- **Source passage**:
Derive tangent equation ty = x + at² using parametric form.

Equation of Tangent to Parabola y² = 4ax at Point (at², 2at)

Question

Find the equation of the tangent to the parabola $y^2 = 4ax$ at the point $P(at^2, 2at)$ , where $t$ is the parameter.

Solution — Step by Step

We need the slope of the tangent at our point. Differentiating $y^2 = 4ax$ with respect to $x$ :

2y \frac{dy}{dx} = 4a \implies \frac{dy}{dx} = \frac{2a}{y}

At $P(at^2, 2at)$ , the $y$ -coordinate is $2at$ . Plug it in:

\frac{dy}{dx}\bigg|_P = \frac{2a}{2at} = \frac{1}{t}

So the slope of the tangent at parameter $t$ is $\frac{1}{t}$ .

Tangent through $(at^2, 2at)$ with slope $\frac{1}{t}$ :

y - 2at = \frac{1}{t}(x - at^2)

ty - 2at^2 = x - at^2

ty = x + at^2

\boxed{ty = x + at^2}

This is the standard result you must memorise for JEE. The parameter $t$ appears in both the slope and the intercept — that’s the elegance of parametric form.

Why This Works

The parametric point $(at^2, 2at)$ lies on $y^2 = 4ax$ by construction — substitute and verify: $(2at)^2 = 4at^2 \cdot a$ . We’re not guessing a point; we’re guaranteed it’s on the curve for every real $t$ .

The implicit differentiation approach gives us slope as a function of $y$ , not $x$ . This is actually cleaner for parabolas because $y$ appears linearly in the derivative, whereas $x$ would require a square root. Substituting $y = 2at$ directly gives the slope $\frac{1}{t}$ without any messy algebra.

The result $ty = x + at^2$ is a linear equation — that confirms it’s genuinely a line, not a curve. The key insight is that $t$ acts as a single-parameter description of every tangent to this parabola.

Alternative Method — Using the Condition for Tangency

We can derive the same result by assuming the tangent has the form $y = mx + c$ and imposing the condition that it touches the parabola.

- **Record set**:
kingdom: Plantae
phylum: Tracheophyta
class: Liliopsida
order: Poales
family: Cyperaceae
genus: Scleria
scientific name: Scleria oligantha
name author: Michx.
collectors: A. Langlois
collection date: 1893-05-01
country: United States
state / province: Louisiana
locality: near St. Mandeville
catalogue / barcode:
--
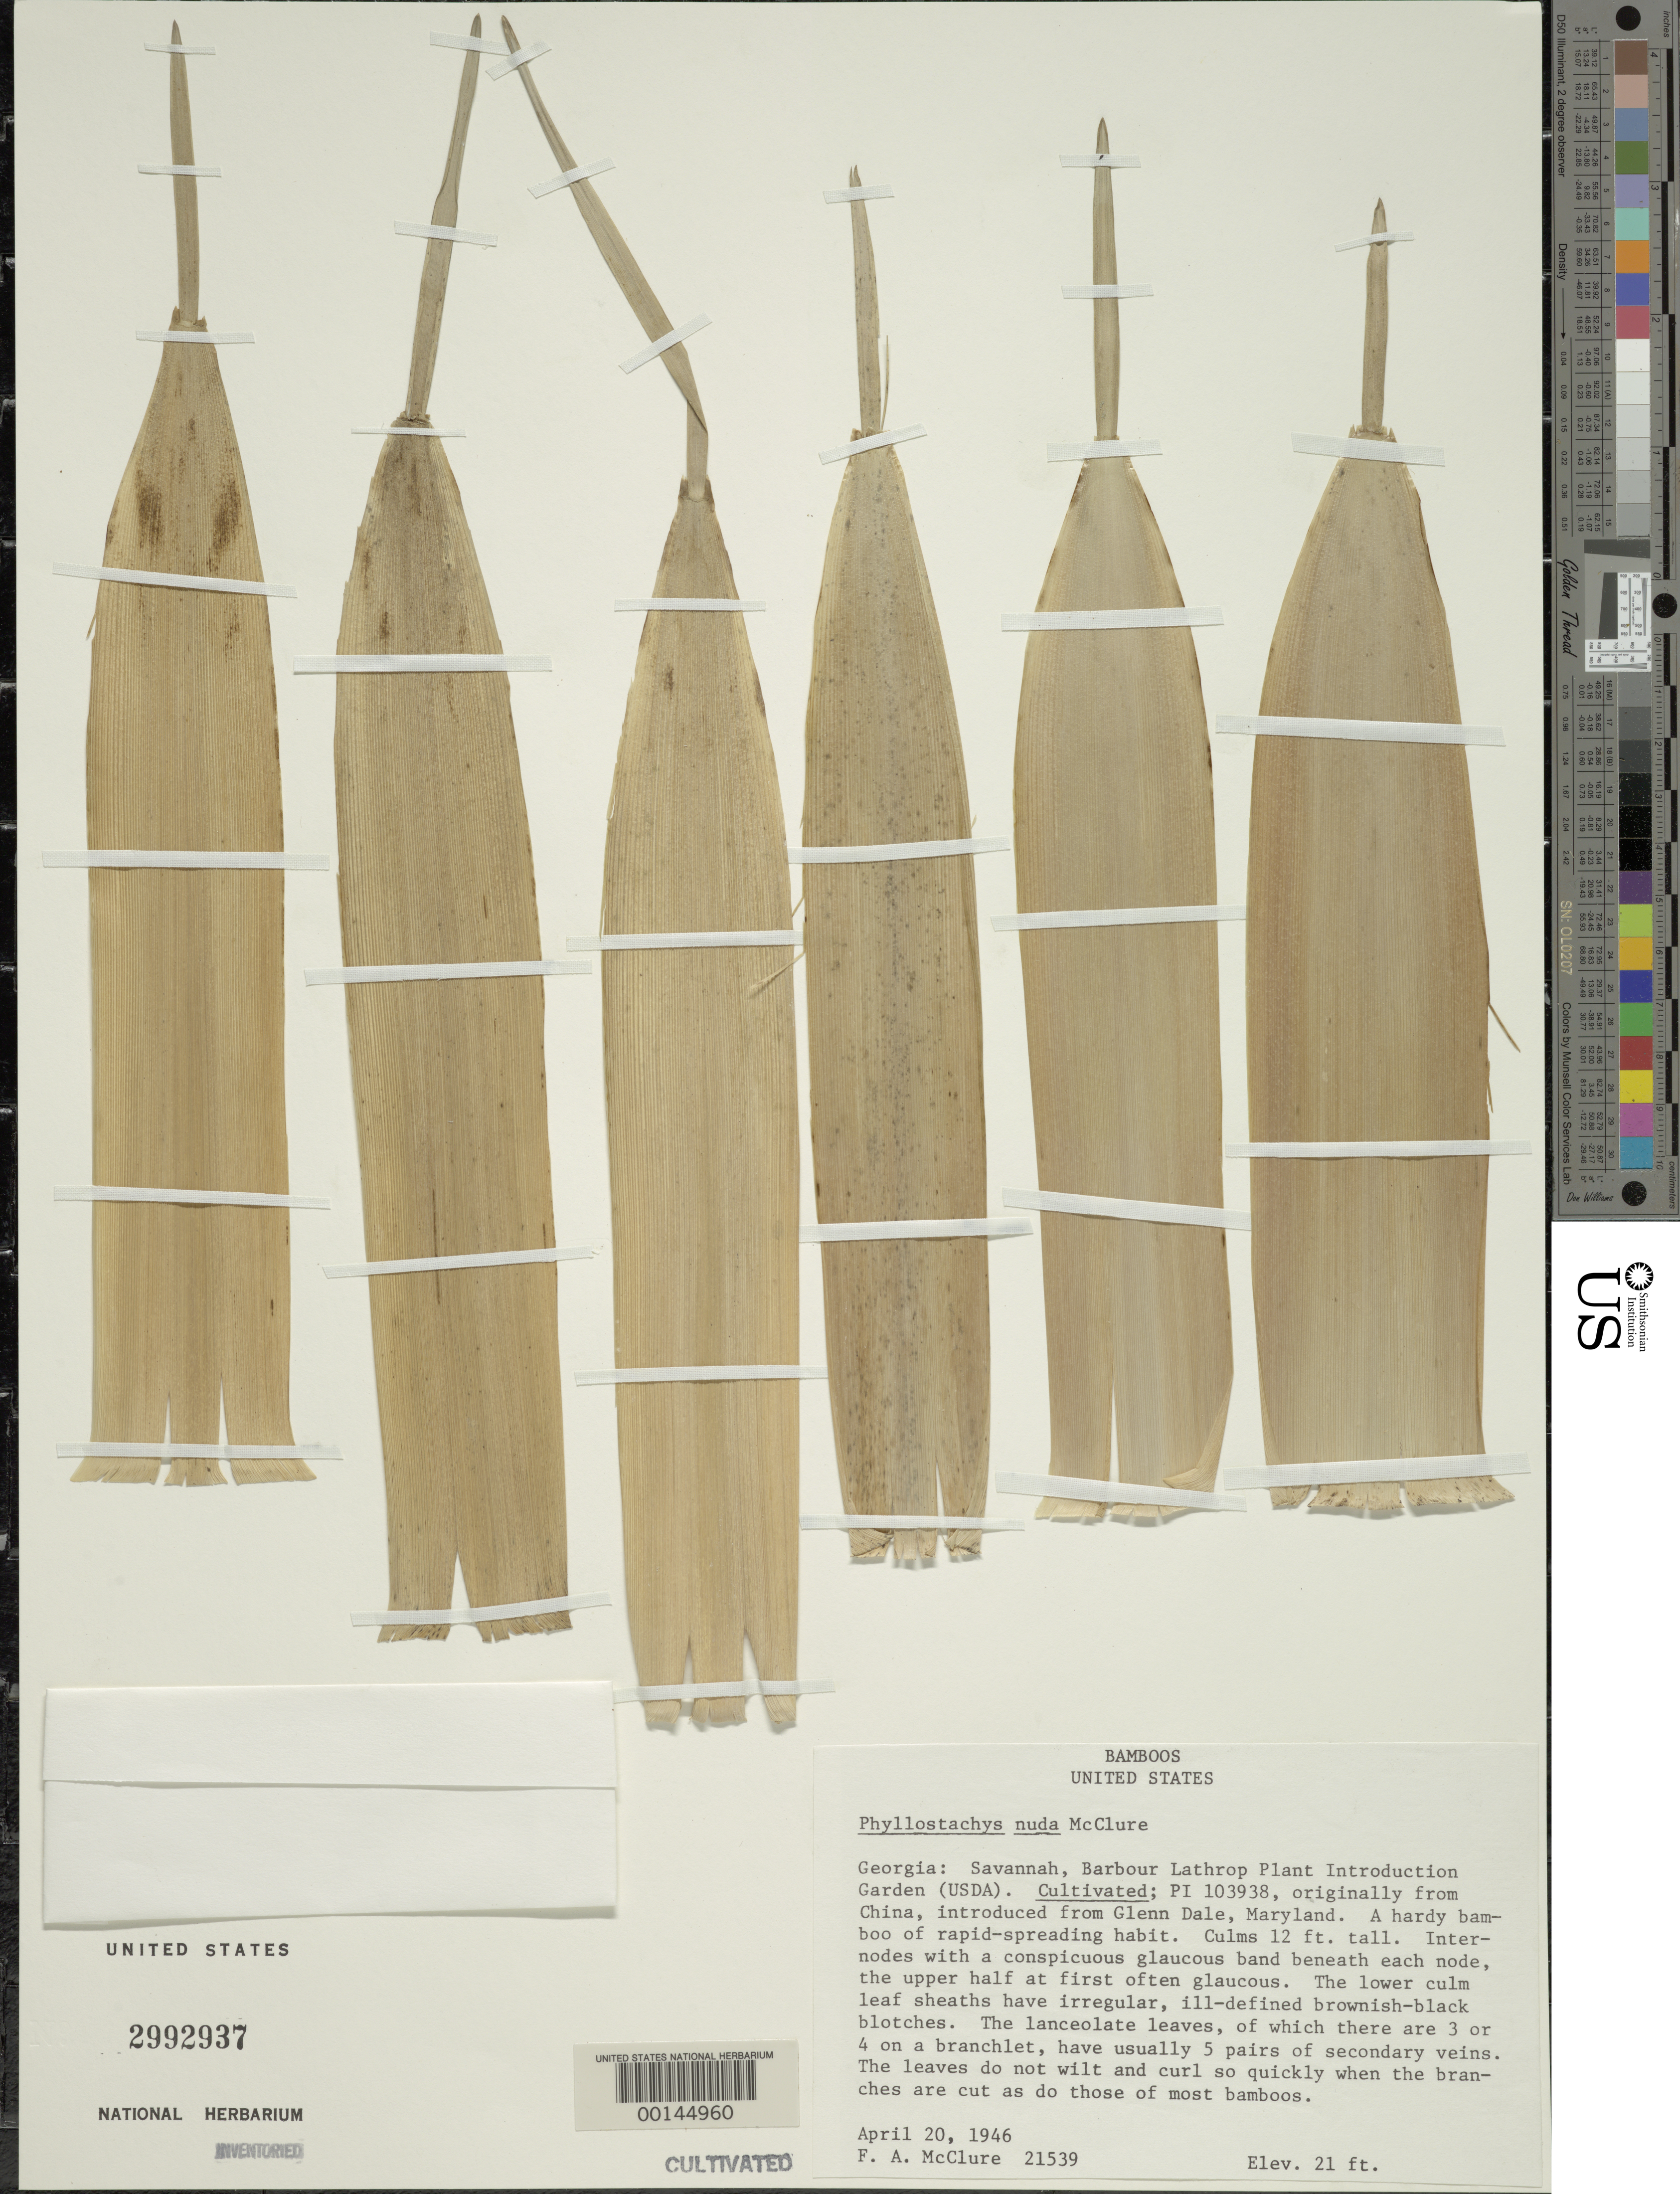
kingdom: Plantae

- **Jobs**:
1) List the section headings that come after the title in the parabola tangent derivation.
2) In the records, reproduce the stretch from the line that contains "collection date: 1893-05-01" through the line that contains "locality: near St. Mandeville", both lines included.

- **Responses by task**:
1)
Question
Solution — Step by Step
Why This Works
Alternative Method — Using the Condition for Tangency

2)
collection date: 1893-05-01
country: United States
state / province: Louisiana
locality: near St. Mandeville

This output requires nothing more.